There are three key drivers of digital transformation: changing consumer demand, changing technology and changing competition. These three are not isolated from each other but go hand in hand. Changing technology affects consumer demand which is then addressed by new competitors entering the market. An obvious example is Uber, whose business model absolutely depends on the current technology of GPS-enabled smartphones. This has allowed it to compete ultra-effectively in the taxi market. Going back to the early days of the Internet, we had businesses such as easyJet that its founder, Stelios, described as an ‘Internet Airline’, only made possible by his faith that the internet would take off and so drastically cut distribution costs compared to other airlines. In the accommodation sector, businesses such as HotelTonight have taken advantage of consumers who are constantly connected to provide a market for their ultra-last-minute booking services.

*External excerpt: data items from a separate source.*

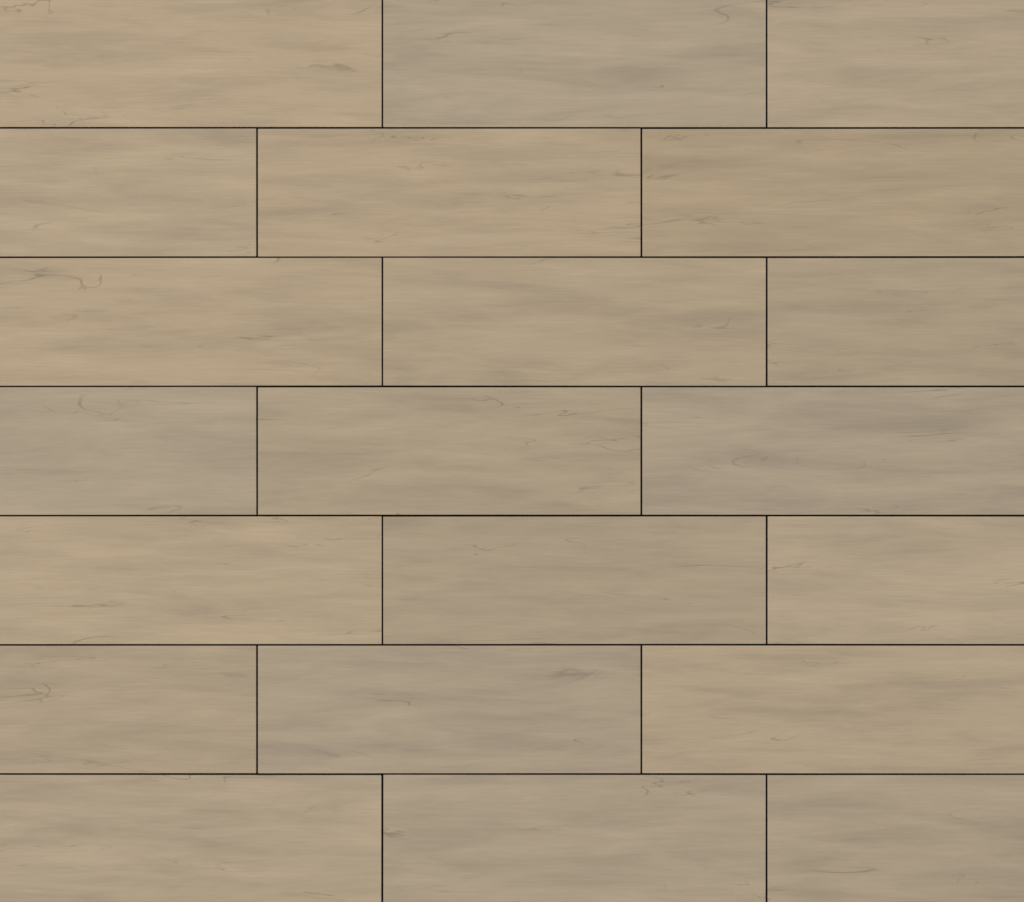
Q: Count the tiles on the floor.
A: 21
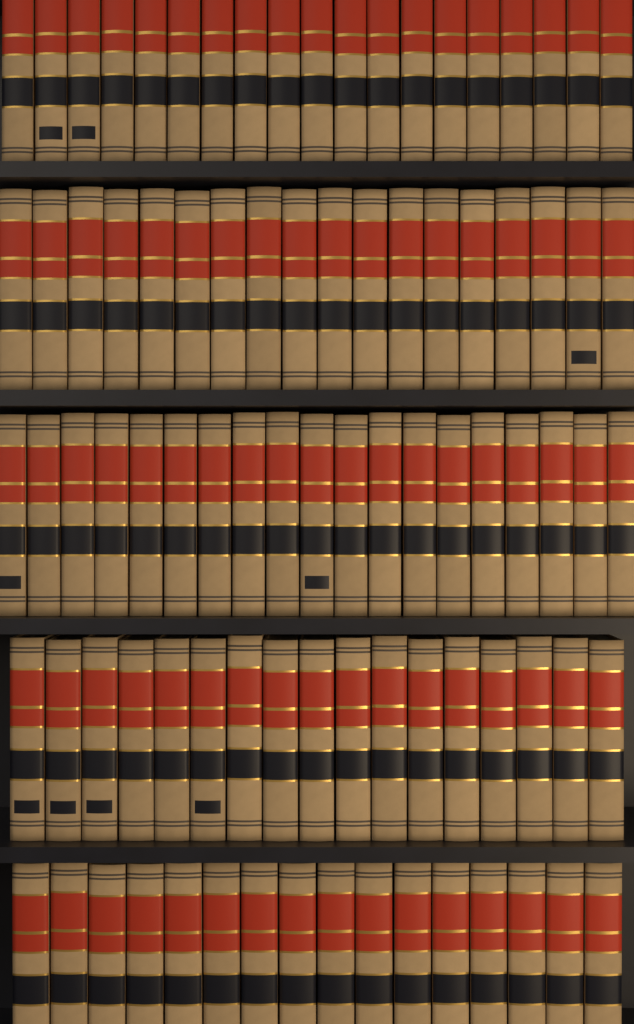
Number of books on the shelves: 89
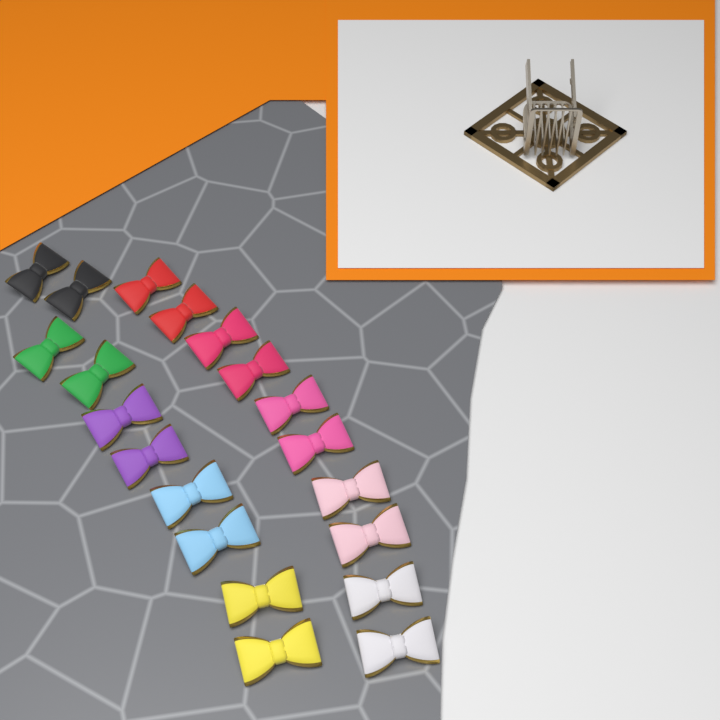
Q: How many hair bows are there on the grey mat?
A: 20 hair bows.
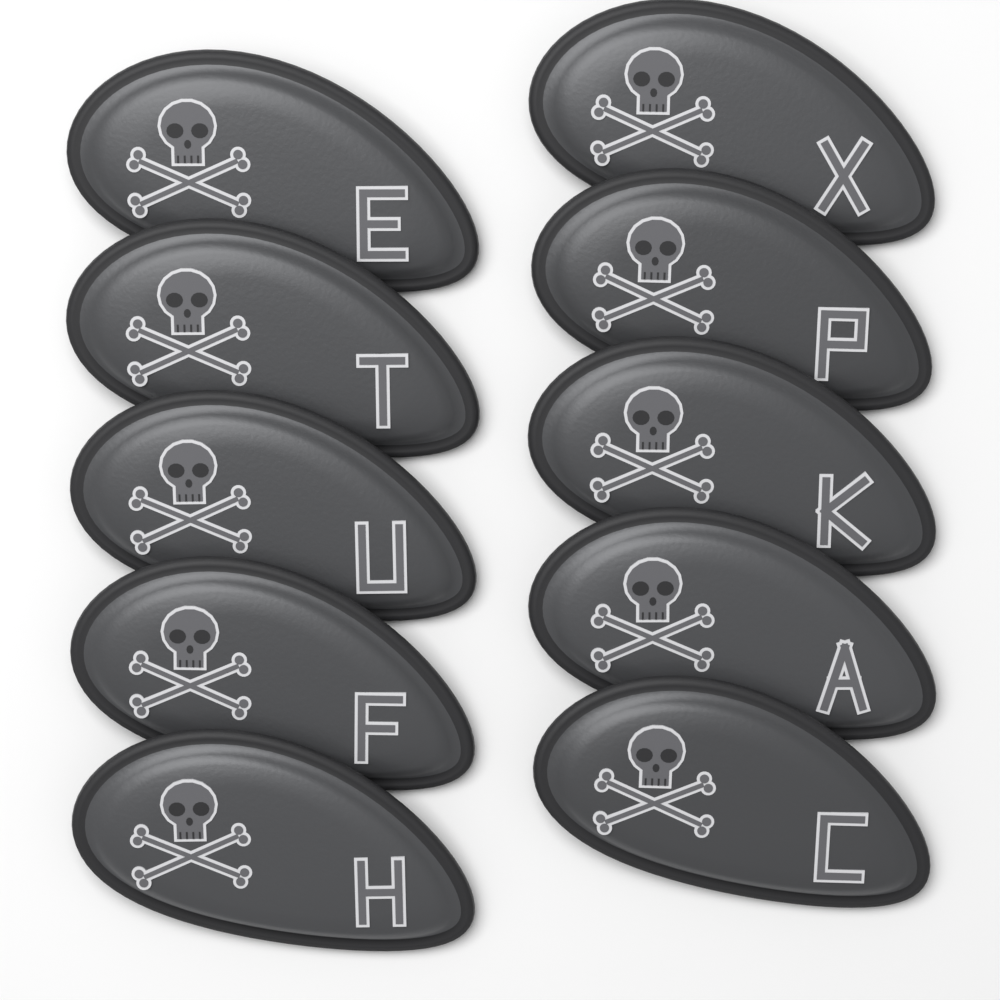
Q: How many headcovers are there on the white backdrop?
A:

Of course, the example businesses I have mentioned were start-ups, able to build their operations unencumbered by legacy business models. They did not need to go through any painful process of digital transformation but were able to take a blue sky approach to building their new digitally enabled businesses.
There are many existing travel businesses that have become digitally competent. They have great mobile apps, sophisticated websites and are embracing personalisation driven by big data analytics. They are doing a good job at embracing the digital age.
So two questions come to mind: can existing businesses actually transform organisationally to be as digitally adept as their new entrant competitors? If not, does it matter? What do you think?